We'll be creating our own datasets for use during grading subsequent homeworks,
and your code should be able to read any data file formatted in the
UC-Irvine format. (Be sure your code allows any type of white space
between the values of the example's features. Also allow the Java "//"
type of comments, but you needn't worry about in-line, ie "/* */" comments.)
Creating the Feature Names & Values File
Most of the UC-Irvine databases have a *.names file that describes
the features used to represent examples. However, these "names" files aren't
all formatted in the same manner, though usually the information about
the features names and possible values is item #7 in these files. In CS
760 we'll need to standardize the
*.names file. The format of
this file should be as follows:
featureName featureType possibleValues
where
-
featureName is a token (i.e., a character string without
quotes and internal spaces)
-
featureType is either discrete or continuous (for
the output category, use output as the feature type)
-
possibleValues is a comma-separated list of tokens specifying (a)
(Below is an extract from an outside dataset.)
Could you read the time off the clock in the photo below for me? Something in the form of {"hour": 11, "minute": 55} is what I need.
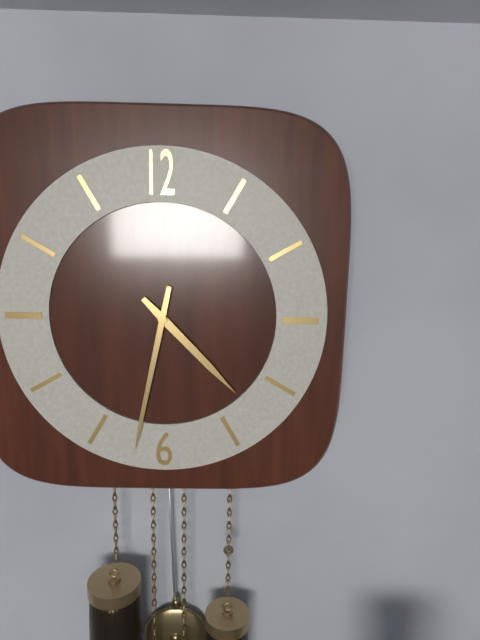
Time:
{"hour": 4, "minute": 32}
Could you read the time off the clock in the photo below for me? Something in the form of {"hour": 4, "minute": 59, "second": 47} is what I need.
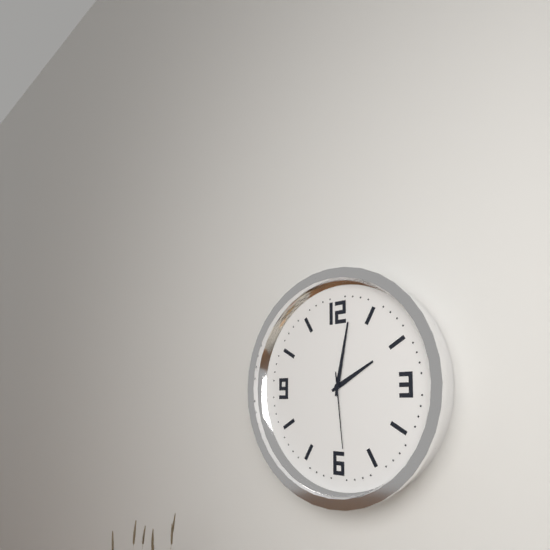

the possible values for a discrete-valued feature or (b) the minimum
and maximum values for a continuous-valued feature
Java-style "//" comments can appear anywhere in the *.names file.
You need not deal with "/* */" style of comments. See
examples.names
for an example.
Reading in Data Files
You need to write some code that reads the examples.names and
examples.data files making sure your code conforms to the required
format (see point #7 of Requirements
and Creating the Feature Names & Values File
section) specifications. Specifically, your code should contain a main
function that takes two arguments:
HW0 examples.names examples.data
Notice that the names of these two files are passed in; this will allow
us to use different files to test your code during grading.
Your HW0 code should read the names file (you can assume it is legally
formatted), and write out (one line per feature) the name, type, and legal
values for each feature in the names file. Finally, it should read the
examples file, report any illegal feature values, and report how many examples
are in the file for each of the two categories.
The exact format of your output is not terribly important. The main
points of this exercise are to give students some "refresher" experience
with Java and to make sure you can read in the data files for subsequent
homeworks.
Here is a sample name (examples.names)
and data (examples.data)
file as well as sample code that shows how to do I/O
in Java.
What to Turn In
-
To hand in your work, copy your dataset and "names" file, HW0.java, HW0.class
and Makefile to:
~cs760-1/handin/{your login name}/HW0
using your actual CS login name in place of {your login name}. Add any
comments you need to make into a file README that you should also copy
into the submit directory.
Please note that you must place your dataset and "names" file as well
as your *.java and *.class files in this directory in order for the TA
to execute and grade your code.
-
Turn in a
written description that briefly explains the dataset you chose and describe
how you modified it. Include a description
of each feature and its possible values,
but don't turn in a printout of your entire dataset.
Also remember to attach the annotated photo mentioned above.